Leaving out the pictures, return word for word the stretch of entries below from the line holding "Apple Notes" through the line holding "Тульского регионального отделения".
==== Input ====
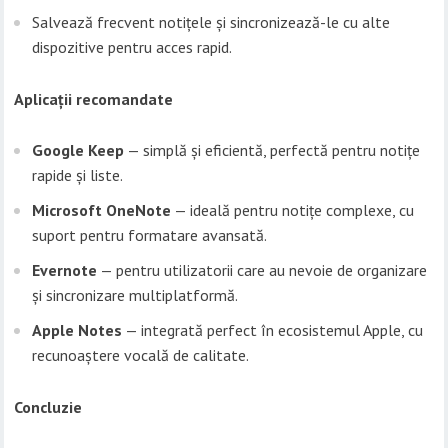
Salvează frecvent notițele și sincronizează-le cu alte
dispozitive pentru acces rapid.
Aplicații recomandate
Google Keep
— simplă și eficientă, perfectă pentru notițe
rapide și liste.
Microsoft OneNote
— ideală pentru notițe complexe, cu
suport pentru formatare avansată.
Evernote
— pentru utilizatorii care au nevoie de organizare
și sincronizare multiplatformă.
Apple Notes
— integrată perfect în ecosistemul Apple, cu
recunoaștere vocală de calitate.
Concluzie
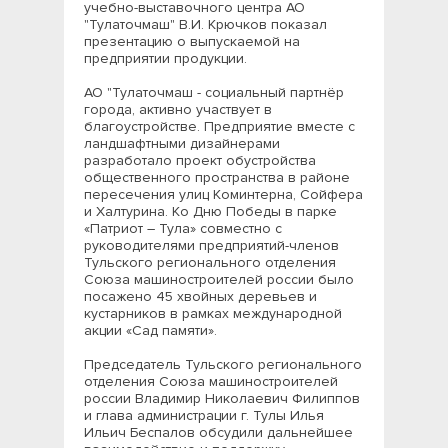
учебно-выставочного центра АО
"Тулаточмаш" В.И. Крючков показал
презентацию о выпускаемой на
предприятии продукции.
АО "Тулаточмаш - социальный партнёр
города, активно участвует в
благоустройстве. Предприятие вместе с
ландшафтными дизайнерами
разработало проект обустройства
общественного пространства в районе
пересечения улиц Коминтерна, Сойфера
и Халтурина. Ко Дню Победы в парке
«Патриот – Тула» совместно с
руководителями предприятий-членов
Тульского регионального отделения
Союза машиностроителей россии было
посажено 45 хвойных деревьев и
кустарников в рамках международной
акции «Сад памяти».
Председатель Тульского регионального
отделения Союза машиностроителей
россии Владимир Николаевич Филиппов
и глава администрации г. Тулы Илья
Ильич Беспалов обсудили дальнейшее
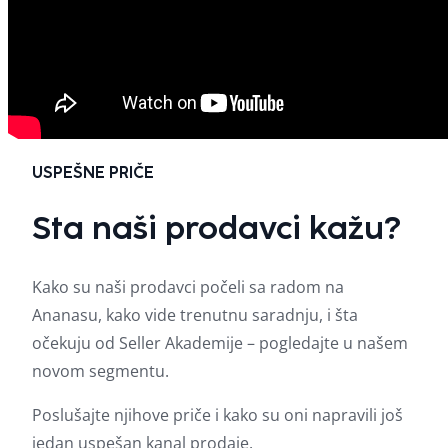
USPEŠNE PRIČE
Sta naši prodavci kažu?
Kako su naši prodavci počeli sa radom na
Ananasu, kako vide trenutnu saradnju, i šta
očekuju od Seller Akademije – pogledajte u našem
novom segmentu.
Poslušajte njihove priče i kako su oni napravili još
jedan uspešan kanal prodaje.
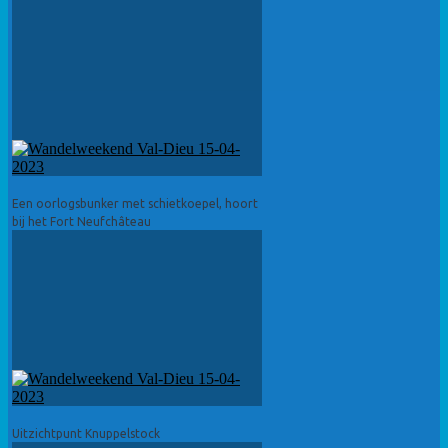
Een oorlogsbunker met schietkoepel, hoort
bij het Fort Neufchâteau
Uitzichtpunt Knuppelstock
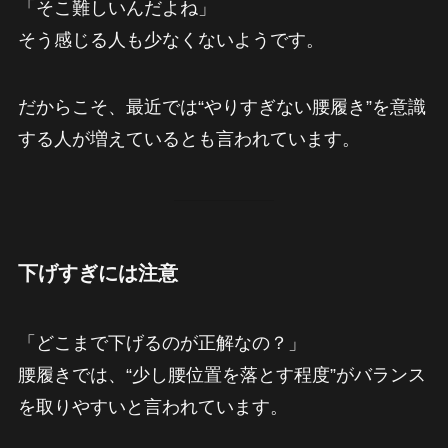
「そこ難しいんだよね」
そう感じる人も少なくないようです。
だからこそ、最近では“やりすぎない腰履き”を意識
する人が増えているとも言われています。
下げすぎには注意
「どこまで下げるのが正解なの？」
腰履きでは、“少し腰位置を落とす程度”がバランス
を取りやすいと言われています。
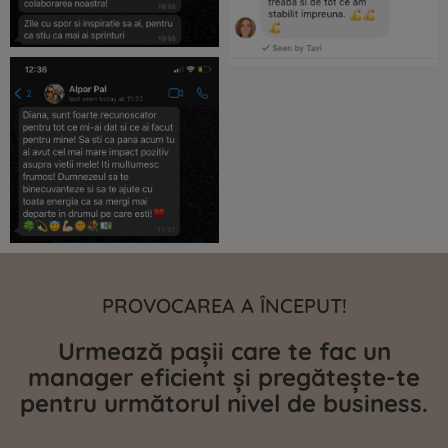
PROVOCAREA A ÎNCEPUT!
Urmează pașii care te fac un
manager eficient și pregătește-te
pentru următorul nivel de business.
====
--- Solved exercise ---
Apple Notes
— integrată perfect în ecosistemul Apple, cu
recunoaștere vocală de calitate.
Concluzie
учебно-выставочного центра АО
"Тулаточмаш" В.И. Крючков показал
презентацию о выпускаемой на
предприятии продукции.
АО "Тулаточмаш - социальный партнёр
города, активно участвует в
благоустройстве. Предприятие вместе с
ландшафтными дизайнерами
разработало проект обустройства
общественного пространства в районе
пересечения улиц Коминтерна, Сойфера
и Халтурина. Ко Дню Победы в парке
«Патриот – Тула» совместно с
руководителями предприятий-членов
Тульского регионального отделения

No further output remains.